**What you will do:**
Only one span of the listing below is wanted: the lines from the one with "The purpose of this book is to assemble" through the one with "The gitbook system", reproduced exactly, both ends kept.

**Material for this task:**

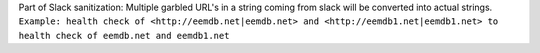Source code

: Part of Slack sanitization: 
Multiple garbled URL's in a string coming from slack will be converted into actual strings.
``Example: health check of <http://eemdb.net|eemdb.net> and <http://eemdb1.net|eemdb1.net> to health check of
eemdb.net and eemdb1.net``

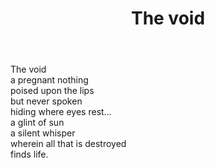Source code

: :PROPERTIES:
:ID:       0CDEB70D-9BE7-422F-85A9-AA19A45FF8EC
:SLUG:     the-void
:END:
#+filetags: :poetry:
#+title: The void

#+BEGIN_VERSE
The void
a pregnant nothing
poised upon the lips
but never spoken
hiding where eyes rest...
a glint of sun
a silent whisper
wherein all that is destroyed
finds life.
#+END_VERSE
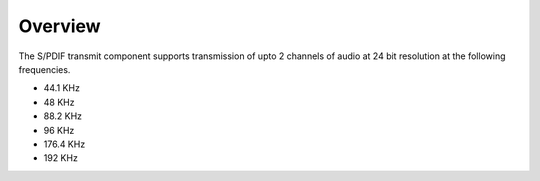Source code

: Overview
========

The S/PDIF transmit component supports transmission of upto 2 channels of audio at 24 bit resolution at the following frequencies.

* 44.1 KHz
* 48 KHz
* 88.2 KHz
* 96 KHz
* 176.4 KHz
* 192 KHz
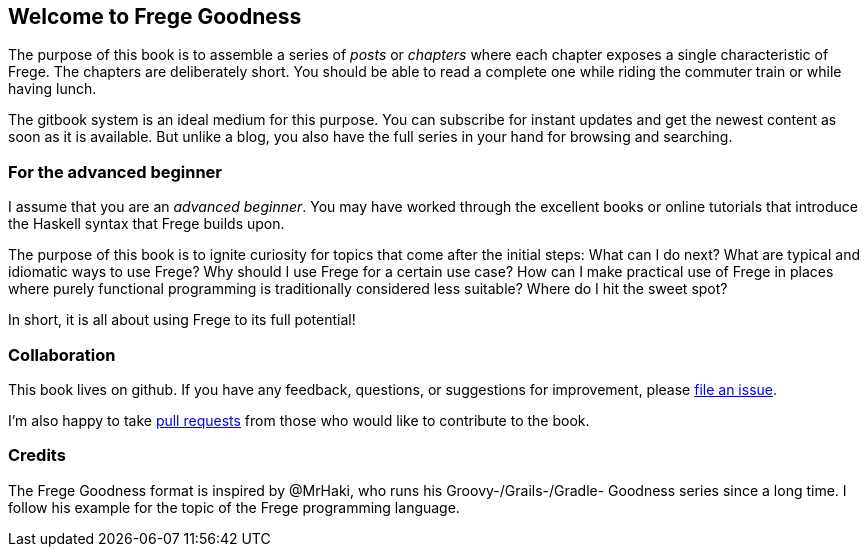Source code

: == Welcome to Frege Goodness

The purpose of this book is to assemble a series of
_posts_ or _chapters_ where each chapter exposes a single characteristic of Frege.
The chapters are deliberately short. You should be able to read a complete one
while riding the commuter train or while having lunch.

The gitbook system is an ideal medium for this purpose.
You can subscribe for instant updates and get the newest content as soon
as it is available. But unlike a blog, you also have the full
series in your hand for browsing and searching.

=== For the advanced beginner

I assume that you are an _advanced beginner_. You may have
worked through the excellent books or online tutorials that
introduce the Haskell syntax that Frege builds upon.

The purpose of this book is to ignite curiosity for topics that
come after the initial steps: What can I do next?
What are typical and idiomatic ways to use Frege?
Why should I use Frege for a certain use case?
How can I make practical use of Frege in places where purely functional programming
is traditionally considered less suitable?
Where do I hit the sweet spot?

In short, it is all about using Frege to its full potential!

=== Collaboration

This book lives on github. If you have any feedback, questions, or suggestions for
improvement, please https://github.com/Dierk/FregeGoodness/issues[file an issue].

I'm also happy to take https://github.com/Dierk/FregeGoodness/pulls[pull requests] from
those who would like to contribute to the book.

=== Credits

The Frege Goodness format is inspired by @MrHaki, who runs his
Groovy-/Grails-/Gradle-
Goodness series since a long time. I follow his example for the
topic of the Frege programming language.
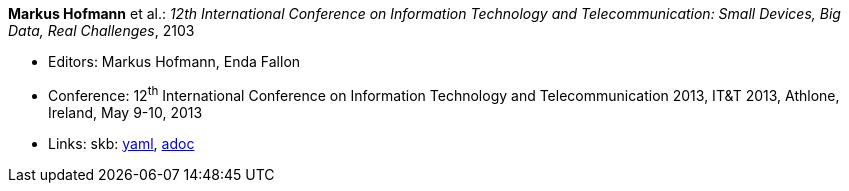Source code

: //
// This file was generated by SKB-Dashboard, task 'lib-yaml2src'
// - on Wednesday November  7 at 00:23:13
// - skb-dashboard: https://www.github.com/vdmeer/skb-dashboard
//

*Markus Hofmann* et al.: _12th International Conference on Information Technology and Telecommunication: Small Devices, Big Data, Real Challenges_, 2103

* Editors: Markus Hofmann, Enda Fallon
* Conference: 12^th^ International Conference on Information Technology and Telecommunication 2013, IT&T 2013, Athlone, Ireland, May 9-10, 2013
* Links:
      skb:
        https://github.com/vdmeer/skb/tree/master/data/library/proceedings/2010/itt-2013.yaml[yaml],
        https://github.com/vdmeer/skb/tree/master/data/library/proceedings/2010/itt-2013.adoc[adoc]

**Reply to the task:**
The purpose of this book is to assemble a series of
_posts_ or _chapters_ where each chapter exposes a single characteristic of Frege.
The chapters are deliberately short. You should be able to read a complete one
while riding the commuter train or while having lunch.

The gitbook system is an ideal medium for this purpose.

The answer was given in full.